**Your assignment:** Only the lines from the beginning of the entries through the one that holds "المشروع تذهب أبعد" may appear in the answer, written out exactly and free of pictures.

##### Raw data

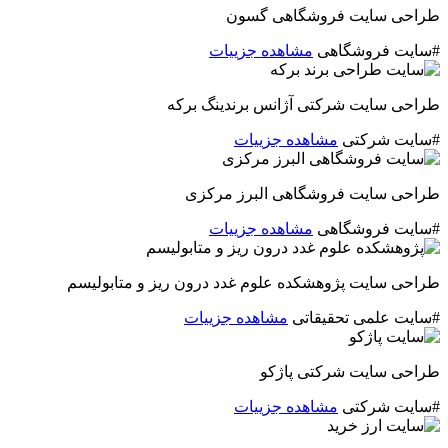
طراحی سایت فروشگاهی گسون
#سایت فروشگاهی
مشاهده جزییات
طراحی سایت شرکتی آژانس برندینگ برکه
#سایت شرکتی
مشاهده جزییات
طراحی سایت فروشگاهی البرز مرکزی
#سایت فروشگاهی
مشاهده جزییات
طراحی سایت پژوهشکده علوم غدد درون ریز و متابولیسم
#سایت علمی تحقیقاتی
مشاهده جزییات
طراحی سایت شرکتی پاژکو
#سایت شرکتی
مشاهده جزییات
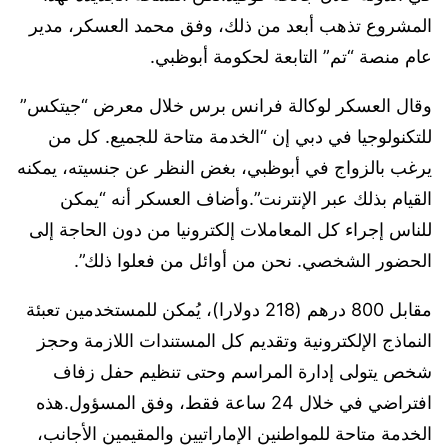
المشروع تذهب أبعد من ذلك، وفق محمد العسكر، مدير
عام منصة “تم” التابعة لحكومة أبوظبي.
وقال العسكر لوكالة فرانس برس خلال معرض “جيتكس”
للتكنولوجيا في دبي إن “الخدمة متاحة للجميع. كل من
يرغب بالزواج في أبوظبي، بغض النظر عن جنسيته، يمكنه
القيام بذلك عبر الإنترنت”.وأضاف العسكر أنه “يمكن
للناس إجراء كل المعاملات إلكترونيا من دون الحاجة إلى
الحضور الشخصي. نحن من أوائل من فعلوا ذلك”.
مقابل 800 درهم (218 دولارا)، يُمكن للمستخدمين تعبئة
النماذج الإلكترونية وتقديم كل المستندات اللازمة وحجز
شخص يتولى إدارة المراسم وحتى تنظيم حفل زفاف
افتراضي في خلال 24 ساعة فقط، وفق المسؤول.هذه
الخدمة متاحة للمواطنين الإماراتيين والمقيمين الأجانب،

##########

**Your response:**
طراحی سایت فروشگاهی گسون
#سایت فروشگاهی
مشاهده جزییات
طراحی سایت شرکتی آژانس برندینگ برکه
#سایت شرکتی
مشاهده جزییات
طراحی سایت فروشگاهی البرز مرکزی
#سایت فروشگاهی
مشاهده جزییات
طراحی سایت پژوهشکده علوم غدد درون ریز و متابولیسم
#سایت علمی تحقیقاتی
مشاهده جزییات
طراحی سایت شرکتی پاژکو
#سایت شرکتی
مشاهده جزییات
المشروع تذهب أبعد من ذلك، وفق محمد العسكر، مدير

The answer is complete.